Since my wife gave birth, I've begun to see restaurants in a totally new light. I'm not talking about whether they allow breastfeeding or how good their nappy-changing facilities are, though, God knows, those things are important. Rather, the new vantage point from which I'm viewing restaurants is that of Outer Siberia. I'm referring to those special tables that maitre 'ds keep in reserve for couples who turn up with screaming babies in their arms. At the River Café last week, for instance, Caroline and I were shown to a table that was so far away from everyone else I thought we were going to end up in the Thames.
The first thing to be said in favour of Carpaccio, then, is that when we arrived with baby Sasha in tow we were given a table that was slap bang in the centre of things. This is just one of the many respects in which this neighbourhood favourite in SW3 is authentically Italian. The staff, too, are the real McCoy. When I asked for an iced latte, my waiter brought me a glass of milk with half-a-dozen ice cubes floating in it. He probably thought it was for the baby, who was sweating away in her Moses basket between Caroline and me.
When my iced coffee did arrive, however, it was a revelation. Having lived in New York for five years, I've become rather fond of this concoction, but this is the first one I've had in London that's been up to snuff.
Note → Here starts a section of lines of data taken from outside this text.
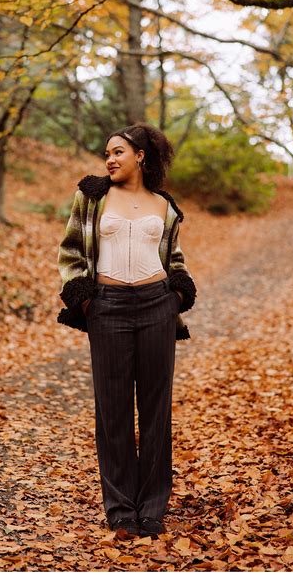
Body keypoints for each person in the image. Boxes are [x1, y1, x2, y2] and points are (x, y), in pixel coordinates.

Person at [56, 122, 197, 539]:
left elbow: (175, 257)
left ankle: (152, 508)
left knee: (156, 410)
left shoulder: (164, 206)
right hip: (108, 308)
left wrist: (177, 295)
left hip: (157, 306)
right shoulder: (92, 197)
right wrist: (85, 299)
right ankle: (120, 509)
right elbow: (71, 252)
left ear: (140, 155)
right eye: (106, 154)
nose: (110, 159)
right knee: (113, 410)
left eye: (118, 151)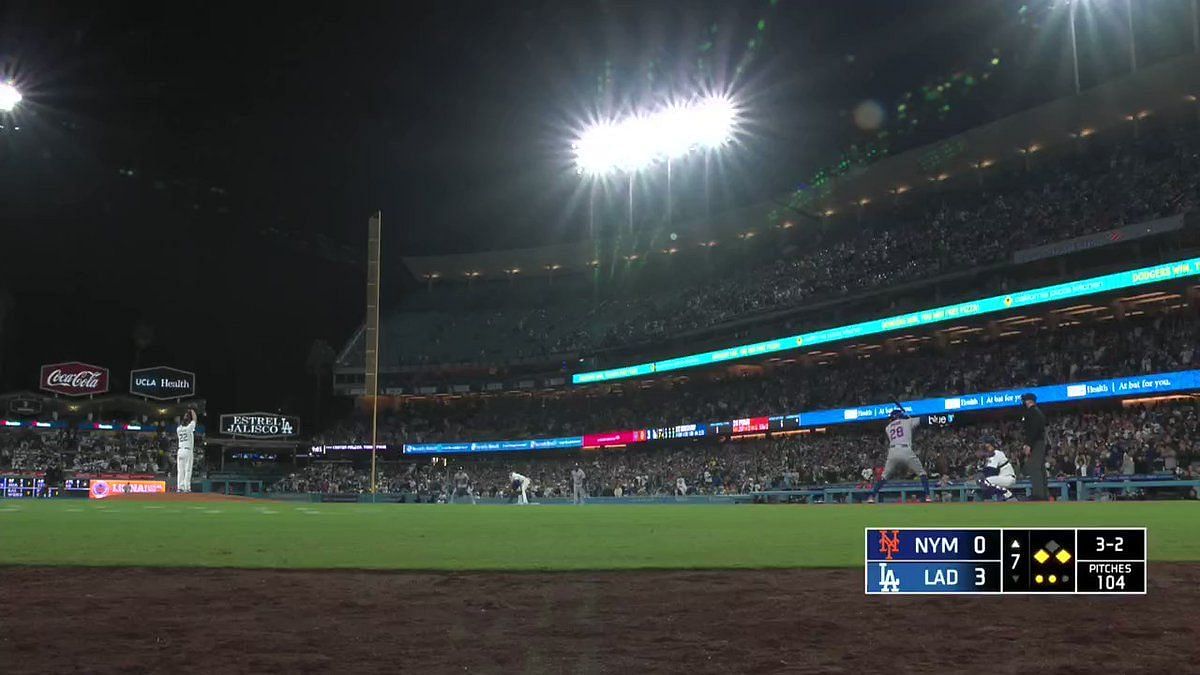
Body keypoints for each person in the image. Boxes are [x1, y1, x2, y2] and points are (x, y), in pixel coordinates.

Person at [869, 406, 931, 503]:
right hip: (906, 450)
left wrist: (907, 419)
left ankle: (871, 497)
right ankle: (927, 496)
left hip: (893, 452)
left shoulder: (888, 427)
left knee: (884, 476)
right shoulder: (907, 422)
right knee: (922, 473)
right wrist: (911, 418)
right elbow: (925, 419)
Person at [1020, 393, 1048, 500]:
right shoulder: (1037, 411)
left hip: (1036, 442)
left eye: (1025, 400)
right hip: (1039, 441)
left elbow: (1033, 430)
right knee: (1040, 468)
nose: (1023, 402)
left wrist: (1028, 444)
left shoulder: (1032, 412)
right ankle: (1044, 495)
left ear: (1029, 401)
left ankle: (1038, 495)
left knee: (1034, 467)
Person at [976, 437, 1016, 501]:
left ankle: (1007, 494)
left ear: (990, 445)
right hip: (1001, 478)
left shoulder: (996, 454)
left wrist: (979, 476)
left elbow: (990, 472)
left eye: (985, 444)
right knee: (982, 482)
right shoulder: (988, 456)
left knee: (985, 481)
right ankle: (1002, 497)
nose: (982, 446)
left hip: (1007, 478)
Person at [176, 409, 197, 493]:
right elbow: (194, 419)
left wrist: (186, 416)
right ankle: (186, 487)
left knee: (180, 470)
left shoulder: (178, 429)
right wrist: (192, 411)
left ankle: (179, 487)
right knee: (187, 470)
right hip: (187, 451)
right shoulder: (189, 428)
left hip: (180, 450)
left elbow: (184, 422)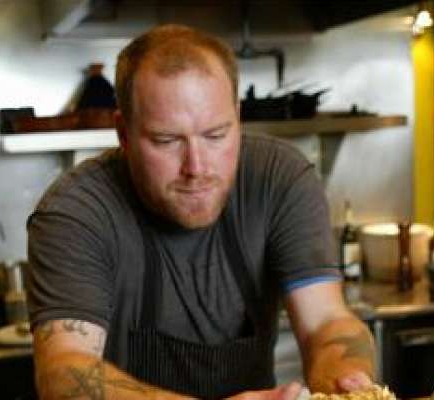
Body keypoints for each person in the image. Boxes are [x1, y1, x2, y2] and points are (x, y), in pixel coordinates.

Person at [25, 24, 377, 400]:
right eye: (167, 140)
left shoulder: (279, 179)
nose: (196, 167)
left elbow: (325, 320)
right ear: (123, 134)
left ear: (238, 118)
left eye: (216, 135)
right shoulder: (76, 212)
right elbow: (64, 373)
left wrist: (345, 380)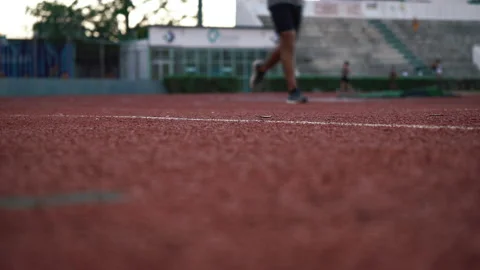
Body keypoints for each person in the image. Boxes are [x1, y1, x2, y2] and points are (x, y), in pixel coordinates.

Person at [249, 0, 308, 104]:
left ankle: (262, 69)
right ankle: (293, 91)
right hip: (279, 2)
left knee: (288, 44)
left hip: (297, 3)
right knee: (288, 36)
Okay, that's a slight exaggeration--I'm quite partial to the iced lattes they do in Starbucks, not to mention their new "Double Shot"--but it was still tippety-top. The secret is to pour some full fat milk over some ice cubes in a cocktail shaker, add a couple of shots of freshly-brewed espresso, give it a shake, then strain it into a tall, chilled glass. It's hardly rocket science, but Carpaccio is the first restaurant I've been to on this side of the Atlantic that has got it right.
The hallmark of this restaurant, which is part of the same group as Como Lario and Ziani, two other Chelsea stalwarts, is simple things done to perfection. I've been to this place three times in the past month and the only thing that's left me slightly underwhelmed was a bellini. (Syrup rather than fresh peach juice--uugh.) On my last visit there I started with beef carpaccio, followed up with some lobster spaghetti and, as my main course, lemon sole in breadcrumbs. Apart from the fact that I neglected to leave any room for panna cotta, I didn't have any complaints. This is classic Italian food done very, very well.
Carpaccio won't be to everyone's taste. The décor is extremely Sloaney, as befits the local clientele. As you wash down your veal Milanese with a nice bottle of Pinot Grigio, you're looked down upon by a series of black-and-white photographs, the centrepiece of which is a picture of James Bond going head-to-head with Emilio Largo in Thunderball. What is it with Hoorays and 007? An investment banker friend of mine got married recently and at the reception afterwards organised a fireworks display that was based on a medley of Bond theme songs. 'Goldfinger', for instance, was accompanied by some spectacular yellow star bursts. The female guests weren't particularly impressed, but the men thought it was the coolest thing they'd ever seen.
On my last visit to Carpaccio I decided to leave the baby at home, but the waiter remembered my last visit. As soon as I sat down, he pointed at me and said, "Iced latte?" I nodded, very impressed, and five minutes later he came beetling out of the kitchen with a glass of milk. I didn't want to embarrass him by sending it back so I drained it while he looked on. It seems that whenever I go there I'll have to begin my meal with a glass of milk, but it's a measure of how fond I am of this place that I'm quite happy to do so.